▶ **Given records**

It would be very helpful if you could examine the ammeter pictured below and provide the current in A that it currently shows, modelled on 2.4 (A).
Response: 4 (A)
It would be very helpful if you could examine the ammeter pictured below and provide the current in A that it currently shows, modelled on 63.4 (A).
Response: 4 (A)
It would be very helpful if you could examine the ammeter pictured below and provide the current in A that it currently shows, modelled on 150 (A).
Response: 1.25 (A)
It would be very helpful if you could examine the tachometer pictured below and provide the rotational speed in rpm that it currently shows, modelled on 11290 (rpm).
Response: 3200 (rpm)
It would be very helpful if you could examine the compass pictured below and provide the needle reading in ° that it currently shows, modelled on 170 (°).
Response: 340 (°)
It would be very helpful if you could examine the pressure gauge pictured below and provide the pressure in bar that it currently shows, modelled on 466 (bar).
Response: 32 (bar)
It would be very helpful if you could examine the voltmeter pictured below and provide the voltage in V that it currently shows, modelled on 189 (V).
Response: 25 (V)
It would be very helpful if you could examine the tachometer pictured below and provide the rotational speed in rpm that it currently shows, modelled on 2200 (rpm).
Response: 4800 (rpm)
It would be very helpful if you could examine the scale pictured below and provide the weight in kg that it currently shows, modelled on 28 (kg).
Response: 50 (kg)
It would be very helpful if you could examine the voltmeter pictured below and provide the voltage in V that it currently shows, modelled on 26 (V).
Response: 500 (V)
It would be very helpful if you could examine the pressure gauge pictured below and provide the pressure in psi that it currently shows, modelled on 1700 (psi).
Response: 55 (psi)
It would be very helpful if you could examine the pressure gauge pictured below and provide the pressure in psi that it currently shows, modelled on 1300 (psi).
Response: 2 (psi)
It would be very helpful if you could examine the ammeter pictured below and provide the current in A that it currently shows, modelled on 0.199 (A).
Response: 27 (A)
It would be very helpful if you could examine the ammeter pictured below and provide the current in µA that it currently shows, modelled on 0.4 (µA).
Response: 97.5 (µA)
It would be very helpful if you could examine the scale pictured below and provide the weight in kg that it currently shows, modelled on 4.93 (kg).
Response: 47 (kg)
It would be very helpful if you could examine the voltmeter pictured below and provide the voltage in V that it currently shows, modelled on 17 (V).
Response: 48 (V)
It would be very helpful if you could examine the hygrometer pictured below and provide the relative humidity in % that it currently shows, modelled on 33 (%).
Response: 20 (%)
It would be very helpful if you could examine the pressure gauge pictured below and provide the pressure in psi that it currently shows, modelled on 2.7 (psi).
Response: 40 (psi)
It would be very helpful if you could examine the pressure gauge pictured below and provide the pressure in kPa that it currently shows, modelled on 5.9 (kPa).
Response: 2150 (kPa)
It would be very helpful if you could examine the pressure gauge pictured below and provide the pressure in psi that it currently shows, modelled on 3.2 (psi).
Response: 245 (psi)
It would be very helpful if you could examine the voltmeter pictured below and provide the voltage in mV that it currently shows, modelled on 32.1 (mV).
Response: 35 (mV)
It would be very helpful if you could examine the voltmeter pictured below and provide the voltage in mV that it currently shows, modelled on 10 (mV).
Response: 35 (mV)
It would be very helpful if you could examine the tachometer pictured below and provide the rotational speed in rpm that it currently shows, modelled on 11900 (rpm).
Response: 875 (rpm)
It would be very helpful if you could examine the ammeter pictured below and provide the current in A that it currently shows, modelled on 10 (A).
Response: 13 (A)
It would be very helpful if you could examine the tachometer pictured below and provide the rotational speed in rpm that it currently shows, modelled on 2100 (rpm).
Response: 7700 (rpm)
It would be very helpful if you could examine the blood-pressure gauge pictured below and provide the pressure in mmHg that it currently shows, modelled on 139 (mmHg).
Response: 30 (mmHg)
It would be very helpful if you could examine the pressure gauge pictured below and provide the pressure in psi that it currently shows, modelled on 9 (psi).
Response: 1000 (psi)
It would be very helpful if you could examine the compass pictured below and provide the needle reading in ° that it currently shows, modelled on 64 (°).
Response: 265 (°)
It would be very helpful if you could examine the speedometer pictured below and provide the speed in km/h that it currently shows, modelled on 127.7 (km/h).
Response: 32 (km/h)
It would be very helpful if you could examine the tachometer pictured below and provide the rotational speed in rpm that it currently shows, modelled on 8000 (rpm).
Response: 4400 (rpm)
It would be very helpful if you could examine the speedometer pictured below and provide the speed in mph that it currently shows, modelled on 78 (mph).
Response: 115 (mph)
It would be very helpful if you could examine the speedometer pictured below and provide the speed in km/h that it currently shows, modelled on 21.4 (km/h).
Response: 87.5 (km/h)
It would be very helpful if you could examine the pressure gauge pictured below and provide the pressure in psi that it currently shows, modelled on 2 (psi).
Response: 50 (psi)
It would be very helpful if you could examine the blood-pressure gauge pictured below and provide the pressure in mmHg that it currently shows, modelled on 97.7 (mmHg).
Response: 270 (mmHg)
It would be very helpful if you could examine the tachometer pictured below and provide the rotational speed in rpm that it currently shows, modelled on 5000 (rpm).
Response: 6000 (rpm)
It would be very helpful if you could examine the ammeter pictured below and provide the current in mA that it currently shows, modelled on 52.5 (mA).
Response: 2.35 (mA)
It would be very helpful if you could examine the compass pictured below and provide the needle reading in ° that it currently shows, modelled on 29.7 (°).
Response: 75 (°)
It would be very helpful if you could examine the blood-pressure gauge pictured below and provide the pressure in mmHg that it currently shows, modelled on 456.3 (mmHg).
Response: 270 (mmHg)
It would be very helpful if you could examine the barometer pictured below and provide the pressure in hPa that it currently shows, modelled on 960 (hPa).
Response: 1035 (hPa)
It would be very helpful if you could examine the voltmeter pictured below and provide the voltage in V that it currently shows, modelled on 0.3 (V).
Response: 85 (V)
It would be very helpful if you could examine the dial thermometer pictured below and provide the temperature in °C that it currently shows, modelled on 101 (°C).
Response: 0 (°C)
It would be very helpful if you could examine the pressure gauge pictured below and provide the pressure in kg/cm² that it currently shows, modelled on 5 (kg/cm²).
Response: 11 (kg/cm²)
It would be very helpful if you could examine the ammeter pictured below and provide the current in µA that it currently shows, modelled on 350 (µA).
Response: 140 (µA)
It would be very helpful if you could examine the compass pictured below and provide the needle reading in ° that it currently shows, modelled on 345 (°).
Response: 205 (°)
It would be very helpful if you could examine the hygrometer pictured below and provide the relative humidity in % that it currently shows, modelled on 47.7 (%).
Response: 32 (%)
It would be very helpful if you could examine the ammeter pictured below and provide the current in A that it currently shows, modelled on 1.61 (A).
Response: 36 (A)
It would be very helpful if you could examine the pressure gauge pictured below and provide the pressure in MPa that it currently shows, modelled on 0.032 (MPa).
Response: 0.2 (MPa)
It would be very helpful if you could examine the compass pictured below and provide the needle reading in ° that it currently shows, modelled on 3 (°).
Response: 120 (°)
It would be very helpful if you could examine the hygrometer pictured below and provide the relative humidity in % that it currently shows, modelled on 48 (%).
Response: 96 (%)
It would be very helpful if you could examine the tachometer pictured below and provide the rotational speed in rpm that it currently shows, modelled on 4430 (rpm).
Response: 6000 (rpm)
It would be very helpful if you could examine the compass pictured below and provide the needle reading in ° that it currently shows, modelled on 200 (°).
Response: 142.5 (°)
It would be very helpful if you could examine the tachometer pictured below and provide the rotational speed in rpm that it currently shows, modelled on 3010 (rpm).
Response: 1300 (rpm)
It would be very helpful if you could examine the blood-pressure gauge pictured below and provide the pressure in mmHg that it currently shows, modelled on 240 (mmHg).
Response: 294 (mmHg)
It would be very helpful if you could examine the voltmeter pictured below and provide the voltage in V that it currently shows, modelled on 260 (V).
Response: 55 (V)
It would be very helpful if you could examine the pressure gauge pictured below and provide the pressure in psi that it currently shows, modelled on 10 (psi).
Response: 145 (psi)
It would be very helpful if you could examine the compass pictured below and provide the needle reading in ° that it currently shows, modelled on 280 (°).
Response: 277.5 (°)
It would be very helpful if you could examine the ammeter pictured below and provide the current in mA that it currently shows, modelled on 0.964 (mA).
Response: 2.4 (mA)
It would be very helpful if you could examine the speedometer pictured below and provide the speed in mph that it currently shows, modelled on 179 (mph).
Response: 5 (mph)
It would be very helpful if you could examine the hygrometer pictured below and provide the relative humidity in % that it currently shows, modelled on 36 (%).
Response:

▶ **Work request**
Copy out the rows word for word, starting with the first line of the rows and going on through the line containing "Response: 340 (°)", with both of those lines included.

▶ **Task response**
It would be very helpful if you could examine the ammeter pictured below and provide the current in A that it currently shows, modelled on 2.4 (A).
Response: 4 (A)
It would be very helpful if you could examine the ammeter pictured below and provide the current in A that it currently shows, modelled on 63.4 (A).
Response: 4 (A)
It would be very helpful if you could examine the ammeter pictured below and provide the current in A that it currently shows, modelled on 150 (A).
Response: 1.25 (A)
It would be very helpful if you could examine the tachometer pictured below and provide the rotational speed in rpm that it currently shows, modelled on 11290 (rpm).
Response: 3200 (rpm)
It would be very helpful if you could examine the compass pictured below and provide the needle reading in ° that it currently shows, modelled on 170 (°).
Response: 340 (°)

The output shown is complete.